Francis Bacon, 1st Viscount St Alban, Baron Verulam

English lawyer, scientist, essayist and philosopher, born in London. His father, Sir Nicholas Bacon (1509–1579), was Keeper of the Great Seal to Queen Elizabeth, his mother an aunt of William Cecil, Lord Burghley. He attended Trinity College, Cambridge between the ages of 12 and 14, then studied at Gray’s Inn, London, spent a few years in diplomacy and in 1586 became a bencher of Gray’s Inn.

He was a Member of Parliament 1584–1617. He became a protégé of the Earl of *Essex but did not scruple to appear for the prosecution when Essex was tried for treason in 1601. Under James I, Bacon advanced steadily: in 1613 he became AttorneyGeneral and in 1618 Lord Chancellor with the title Baron Verulam. In 1621 he became Viscount St Alban but in the same year was charged with bribery and corruption. He insisted that gifts received had not affected his judgments, but he was imprisoned briefly and banished from court and parliament.
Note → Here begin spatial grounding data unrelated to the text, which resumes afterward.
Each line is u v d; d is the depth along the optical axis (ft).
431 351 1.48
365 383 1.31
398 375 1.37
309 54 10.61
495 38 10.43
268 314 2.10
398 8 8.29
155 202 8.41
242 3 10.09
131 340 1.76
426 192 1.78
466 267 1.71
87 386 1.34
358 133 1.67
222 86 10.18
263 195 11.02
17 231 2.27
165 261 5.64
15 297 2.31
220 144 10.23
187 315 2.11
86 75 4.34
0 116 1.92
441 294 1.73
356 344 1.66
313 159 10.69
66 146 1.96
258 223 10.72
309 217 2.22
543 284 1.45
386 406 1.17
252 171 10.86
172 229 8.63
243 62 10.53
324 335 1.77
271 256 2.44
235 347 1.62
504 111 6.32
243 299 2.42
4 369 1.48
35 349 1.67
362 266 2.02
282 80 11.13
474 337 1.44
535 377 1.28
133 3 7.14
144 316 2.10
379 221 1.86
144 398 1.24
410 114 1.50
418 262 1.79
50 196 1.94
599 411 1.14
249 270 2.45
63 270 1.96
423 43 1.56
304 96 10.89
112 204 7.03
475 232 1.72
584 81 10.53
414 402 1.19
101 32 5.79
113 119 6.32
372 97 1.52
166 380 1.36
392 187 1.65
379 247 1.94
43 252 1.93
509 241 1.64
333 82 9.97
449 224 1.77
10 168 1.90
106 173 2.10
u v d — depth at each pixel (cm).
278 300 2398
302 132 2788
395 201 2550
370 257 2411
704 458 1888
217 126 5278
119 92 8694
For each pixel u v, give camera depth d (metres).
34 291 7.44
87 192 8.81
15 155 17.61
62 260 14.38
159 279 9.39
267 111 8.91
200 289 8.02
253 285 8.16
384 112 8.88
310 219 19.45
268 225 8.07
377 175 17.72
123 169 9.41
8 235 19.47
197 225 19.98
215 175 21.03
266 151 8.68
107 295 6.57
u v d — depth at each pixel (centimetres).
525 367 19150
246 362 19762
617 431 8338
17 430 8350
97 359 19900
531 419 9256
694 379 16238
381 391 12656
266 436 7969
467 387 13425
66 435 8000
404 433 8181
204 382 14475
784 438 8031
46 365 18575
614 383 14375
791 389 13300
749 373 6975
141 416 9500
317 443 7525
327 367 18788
Side by side with his public life he followed his literary, scientific and philosophic pursuits. His Essays on such subjects as truth, adversity and death were first published in 1597 and issued in final form in 1625. His philosophic and scientific work was intended to summarise the state of knowledge so far attained and outline a method by which this knowledge could be renewed and advanced. The latter purpose is the theme of Novum Organum, written in Latin, published in 1620 and intended to be part of a great all embracing work The Great Instauration. His  method was a kind of tabular analysis of affinities and deviations by which he supposed scientific definition could be reached.

The definition of heat arrived at by his method ‘Heat is an expansive motion restrained and striving to exert itself in the smallest particles’ is near the truth but the method in general has not proved useful to later scientists. His great significance in the history of science lies in the stress he gave to the value of experiment and to the failure of scholastic methods to arrive at a true understanding of nature.

Other literary work includes The Advancement of Learning (1605) and The New Atlantis (1626), inspired by Sir Thomas More’s Utopia. The theory that Bacon was the real author of the Shakespearian plays was first proposed in print in 1856 (independently) by Delia Bacon and William Henry Smith and has generated a vast, self-deluding, literature.

Pope’s description of Bacon ‘as the wisest, brightest, meanest of mankind’ is probably unfair, but it is certain that a lack of moral fibre prevented him in times of crisis from living up to his best intentions.